Hillary Clinton’s final push to lock down labor support in New York included a stop at a restaurant owned by a labor front group once accused of withholding wages from workers.
Clinton stopped by COLORS restaurant on Monday to highlight her support for labor activism. The restaurant is owned by the Restaurant Opportunities Center, a nonprofit union advocacy group founded in the wake of the September 11 attacks.

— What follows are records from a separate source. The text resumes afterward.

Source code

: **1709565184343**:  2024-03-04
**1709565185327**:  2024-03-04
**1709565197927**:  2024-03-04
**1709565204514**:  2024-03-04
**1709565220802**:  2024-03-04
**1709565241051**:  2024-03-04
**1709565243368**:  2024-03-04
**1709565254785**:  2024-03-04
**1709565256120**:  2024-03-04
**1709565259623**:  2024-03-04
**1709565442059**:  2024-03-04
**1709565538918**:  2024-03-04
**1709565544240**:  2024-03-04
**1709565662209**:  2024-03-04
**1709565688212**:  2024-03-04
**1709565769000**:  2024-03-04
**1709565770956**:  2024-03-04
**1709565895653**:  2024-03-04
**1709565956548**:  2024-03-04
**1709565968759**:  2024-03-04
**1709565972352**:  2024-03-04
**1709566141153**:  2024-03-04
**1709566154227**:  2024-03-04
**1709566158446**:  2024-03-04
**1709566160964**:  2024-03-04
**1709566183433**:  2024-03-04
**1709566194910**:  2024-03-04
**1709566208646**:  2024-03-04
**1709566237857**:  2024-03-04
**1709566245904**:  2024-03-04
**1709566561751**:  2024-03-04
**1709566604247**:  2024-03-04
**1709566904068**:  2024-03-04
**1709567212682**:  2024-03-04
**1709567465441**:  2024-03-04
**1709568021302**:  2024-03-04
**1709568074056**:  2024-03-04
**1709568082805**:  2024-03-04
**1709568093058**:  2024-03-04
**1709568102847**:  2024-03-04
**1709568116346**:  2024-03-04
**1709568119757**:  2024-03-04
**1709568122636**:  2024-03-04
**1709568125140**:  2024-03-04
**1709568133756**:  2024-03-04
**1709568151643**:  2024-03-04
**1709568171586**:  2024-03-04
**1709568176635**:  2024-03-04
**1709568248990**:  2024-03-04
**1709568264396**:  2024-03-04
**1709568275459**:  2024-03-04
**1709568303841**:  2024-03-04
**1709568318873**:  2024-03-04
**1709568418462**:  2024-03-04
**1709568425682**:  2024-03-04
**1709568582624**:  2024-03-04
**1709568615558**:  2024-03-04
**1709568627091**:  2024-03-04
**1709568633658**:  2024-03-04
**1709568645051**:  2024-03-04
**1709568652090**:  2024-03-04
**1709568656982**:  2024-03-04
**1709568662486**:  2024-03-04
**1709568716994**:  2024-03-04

.@HillaryClinton stops by @colorsnewyork to talk w/ @ROCUNITED about difficulties of living off tips #1FairWage pic.twitter.com/4ts66toMHv
— ROC-NY (@ROC_NY) April 18, 2016
.@SaruJayaraman and @HillaryClinton listen to stories of how #1FairWage will improve lives of millions of Americans pic.twitter.com/AmeSBOfmxB
— ROC United (@rocunited) April 18, 2016
ROC has attracted criticism in the past for failing to live up to the standards it calls on other restaurants to follow.
Eight former ROC United workers filed suit against the group in 2007 for failing to pay them wages for their work to get COLORS off the ground. The suit was ultimately dismissed, according to Watchdog.
The restaurant has also run into trouble, as its revenue failed to cover expenses, leading it to close down from 2012 to 2014. It has a history of health code violations, including a May 2015 inspection that found five sanitary violations.
Ryan Williams, spokesman for the labor watchdog group Worker Center Watch, said that Clinton should have done a better job vetting her supporters among union activists as she "tries to out-Bernie Bernie Sanders." He pointed out to a federal scandal in which chapters of ROC used taxpayer funds to advance its agenda.
"Blinded by the politics of a NY Democratic primary, the Clinton team should have done a little more vetting," he said. "The Democratic frontrunner just appeared at an organization's restaurant that misrepresented itself to a federal agency to secure taxpayer funds. Those misappropriated funds were used for worker trainings in the restaurant to keep it afloat."
Clinton, who served as New York’s U.S. senator from 2000 to 2008, faced a late surge from Sanders in the closing weeks of the primary. Part of Sanders’ improved polling position comes from his last minute appeals to organized labor.
On Wednesday, Sanders won the endorsement of the politically influential Transit Workers Union Local 100, which represents more than 40,000 public transportation workers in the greater New York City area. Clinton led Sanders by more than 30 points throughout March, but saw the lead fall to less than 12 percent in April, according to a Real Clear Politics polling average.
Sanders has won eight of the last nine Democratic primaries and caucuses.